Le Premier ministre du Canada, Justin Trudeau a d’ailleurs réitéré sa position sur l’avortement. « C’est bien d’entendre qu’il y a un désir de s’assurer qu’au Canada c’est un droit affirmé. Entendre nos politiciens l’affirmer comme ça c’est bon pour les droits reproductifs. »
Au Canada, depuis 1988, l’avortement n’est plus un crime. La Cour Suprême du Canada dans la décision Morgentaler (1) a déclaré que l’article du Code criminel qui criminalise l’avortement est inconstitutionnel. Pourtant 34 ans plus tard, l’accès à ce droit n’est pas égalitaire au pays.
| Inégalités
Frédérique Chabot détaille ces inégalités. « D’un point de vue pancanadien, il existe une centaine d’hôpitaux qui pratiquent des avortements chirurgicaux, on voit bien que la majorité des centres qui fournissent cette procédure se trouve dans les centres urbains.
« En plus de l’inégalité rurale/urbaine, il y a de grandes disparités entre les Provinces et les Territoires.
« Si l’on se concentre sur le Manitoba, il y a seulement quatre hôpitaux qui offrent l’avortement chirurgical. Ces quatre hôpitaux sont répartis entre Brandon et Winnipeg (2). »
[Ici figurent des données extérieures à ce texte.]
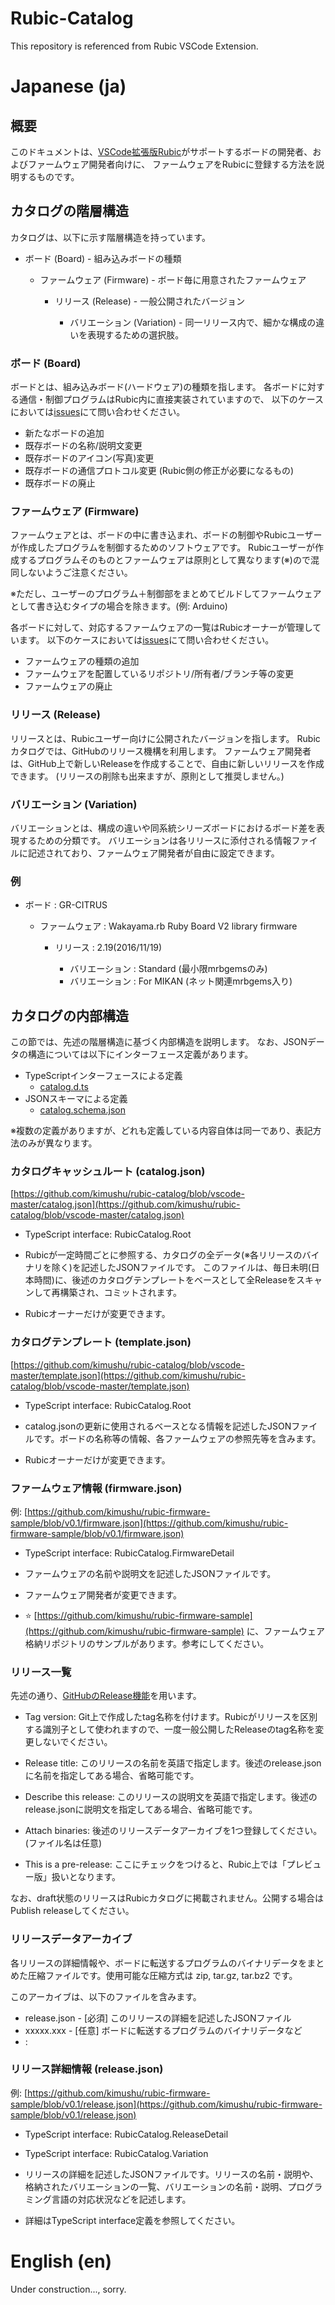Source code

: # Rubic-Catalog

This repository is referenced from Rubic VSCode Extension.

# Japanese (ja)

## 概要

このドキュメントは、[VSCode拡張版Rubic](https://marketplace.visualstudio.com/items?itemName=kimushu.rubic)がサポートするボードの開発者、およびファームウェア開発者向けに、
ファームウェアをRubicに登録する方法を説明するものです。

## カタログの階層構造

カタログは、以下に示す階層構造を持っています。

* ボード (Board) - 組み込みボードの種類

  * ファームウェア (Firmware) - ボード毎に用意されたファームウェア

    * リリース (Release) - 一般公開されたバージョン

      * バリエーション (Variation) - 同一リリース内で、細かな構成の違いを表現するための選択肢。

### ボード (Board)

ボードとは、組み込みボード(ハードウェア)の種類を指します。
各ボードに対する通信・制御プログラムはRubic内に直接実装されていますので、
以下のケースにおいては[issues](https://github.com/kimushu/rubic-vscode/issues)にて問い合わせください。

* 新たなボードの追加
* 既存ボードの名称/説明文変更
* 既存ボードのアイコン(写真)変更
* 既存ボードの通信プロトコル変更 (Rubic側の修正が必要になるもの)
* 既存ボードの廃止

### ファームウェア (Firmware)

ファームウェアとは、ボードの中に書き込まれ、ボードの制御やRubicユーザーが作成したプログラムを制御するためのソフトウェアです。
Rubicユーザーが作成するプログラムそのものとファームウェアは原則として異なります(※)ので混同しないようご注意ください。

※ただし、ユーザーのプログラム＋制御部をまとめてビルドしてファームウェアとして書き込むタイプの場合を除きます。(例: Arduino)

各ボードに対して、対応するファームウェアの一覧はRubicオーナーが管理しています。
以下のケースにおいては[issues](https://github.com/kimushu/rubic-vscode/issues)にて問い合わせください。

* ファームウェアの種類の追加
* ファームウェアを配置しているリポジトリ/所有者/ブランチ等の変更
* ファームウェアの廃止

### リリース (Release)

リリースとは、Rubicユーザー向けに公開されたバージョンを指します。
Rubicカタログでは、GitHubのリリース機構を利用します。
ファームウェア開発者は、GitHub上で新しいReleaseを作成することで、自由に新しいリリースを作成できます。
(リリースの削除も出来ますが、原則として推奨しません。)

### バリエーション (Variation)

バリエーションとは、構成の違いや同系統シリーズボードにおけるボード差を表現するための分類です。
バリエーションは各リリースに添付される情報ファイルに記述されており、ファームウェア開発者が自由に設定できます。

### 例

* ボード : GR-CITRUS

  * ファームウェア : Wakayama.rb Ruby Board V2 library firmware

    * リリース : 2.19(2016/11/19)

      * バリエーション : Standard (最小限mrbgemsのみ)
      * バリエーション : For MIKAN (ネット関連mrbgems入り)

## カタログの内部構造

この節では、先述の階層構造に基づく内部構造を説明します。
なお、JSONデータの構造については以下にインターフェース定義があります。

* TypeScriptインターフェースによる定義
  * [catalog.d.ts](https://github.com/kimushu/rubic-vscode/blob/master/schema/catalog.d.ts)
* JSONスキーマによる定義
  * [catalog.schema.json](https://github.com/kimushu/rubic-vscode/blob/master/schema/catalog.schema.json)

※複数の定義がありますが、どれも定義している内容自体は同一であり、表記方法のみが異なります。

### カタログキャッシュルート (catalog.json)

[https://github.com/kimushu/rubic-catalog/blob/vscode-master/catalog.json](https://github.com/kimushu/rubic-catalog/blob/vscode-master/catalog.json)

* TypeScript interface: RubicCatalog.Root

* Rubicが一定時間ごとに参照する、カタログの全データ(※各リリースのバイナリを除く)を記述したJSONファイルです。
このファイルは、毎日未明(日本時間)に、後述のカタログテンプレートをベースとして全Releaseをスキャンして再構築され、コミットされます。

* Rubicオーナーだけが変更できます。

### カタログテンプレート (template.json)

[https://github.com/kimushu/rubic-catalog/blob/vscode-master/template.json](https://github.com/kimushu/rubic-catalog/blob/vscode-master/template.json)

* TypeScript interface: RubicCatalog.Root

* catalog.jsonの更新に使用されるベースとなる情報を記述したJSONファイルです。ボードの名称等の情報、各ファームウェアの参照先等を含みます。

* Rubicオーナーだけが変更できます。

### ファームウェア情報 (firmware.json)

例: [https://github.com/kimushu/rubic-firmware-sample/blob/v0.1/firmware.json](https://github.com/kimushu/rubic-firmware-sample/blob/v0.1/firmware.json)

* TypeScript interface: RubicCatalog.FirmwareDetail

* ファームウェアの名前や説明文を記述したJSONファイルです。

* ファームウェア開発者が変更できます。

* :star: [https://github.com/kimushu/rubic-firmware-sample](https://github.com/kimushu/rubic-firmware-sample) に、ファームウェア格納リポジトリのサンプルがあります。参考にしてください。

### リリース一覧

先述の通り、[GitHubのRelease機能](https://help.github.com/articles/creating-releases/)を用います。

* Tag version: Git上で作成したtag名称を付けます。Rubicがリリースを区別する識別子として使われますので、一度一般公開したReleaseのtag名称を変更しないでください。

* Release title: このリリースの名前を英語で指定します。後述のrelease.jsonに名前を指定してある場合、省略可能です。

* Describe this release: このリリースの説明文を英語で指定します。後述のrelease.jsonに説明文を指定してある場合、省略可能です。

* Attach binaries: 後述のリリースデータアーカイブを1つ登録してください。(ファイル名は任意)

* This is a pre-release: ここにチェックをつけると、Rubic上では「プレビュー版」扱いとなります。

なお、draft状態のリリースはRubicカタログに掲載されません。公開する場合はPublish releaseしてください。

### リリースデータアーカイブ

各リリースの詳細情報や、ボードに転送するプログラムのバイナリデータをまとめた圧縮ファイルです。使用可能な圧縮方式は zip, tar.gz, tar.bz2 です。

このアーカイブは、以下のファイルを含みます。

* release.json - [必須] このリリースの詳細を記述したJSONファイル
* xxxxx.xxx - [任意] ボードに転送するプログラムのバイナリデータなど
* :

### リリース詳細情報 (release.json)

例: [https://github.com/kimushu/rubic-firmware-sample/blob/v0.1/release.json](https://github.com/kimushu/rubic-firmware-sample/blob/v0.1/release.json)

* TypeScript interface: RubicCatalog.ReleaseDetail
* TypeScript interface: RubicCatalog.Variation

* リリースの詳細を記述したJSONファイルです。リリースの名前・説明や、格納されたバリエーションの一覧、バリエーションの名前・説明、プログラミング言語の対応状況などを記述します。
* 詳細はTypeScript interface定義を参照してください。

# English (en)

Under construction..., sorry.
Et avec les distances du Manitoba, les premiers problèmes d’accessibilités arrivent. « Le fait que seulement deux villes proposent cette procédure est problématique. Les résidents de Le Pas, par exemple, doivent se rendre jusqu’à Brandon ou Winnipeg pour pouvoir accéder à cette procédure. C’est impensable.
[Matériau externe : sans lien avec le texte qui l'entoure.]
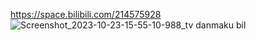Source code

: https://space.bilibili.com/214575928
![Screenshot_2023-10-23-15-55-10-988_tv danmaku bil](https://github.com/cancundeyingzi/fursuit/assets/73635883/e638f51c-2faa-4c5b-b4cd-fdb2559b88b6)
« Cette situation signifie que la personne doit prendre des congés au travail, trouver un moyen de se rendre sur place, si l’on a des personnes à charge il faut les faire garder. C’est beaucoup de logistique.
« La mise en place de cette logistique peut engendrer des retards dans la date de l’avortement. Il y a donc un risque que la personne atteigne le délai maximal émis par les fournisseurs. Au Canada, en règle générale, on ne peut pas avorter après 16 semaines. »
En 2017, la pilule abortive est mise sur le marché canadien, solution qui aurait dû améliorer l’accessibilité. En réalité, il n’en est rien comme le rappelle Frédérique Chabot. « La pilule abortive, c’est un avortement médical qui peut se pratiquer jusqu’à 10 semaines de grossesse. C’est deux médicaments à prendre en l’espace de 48 heures.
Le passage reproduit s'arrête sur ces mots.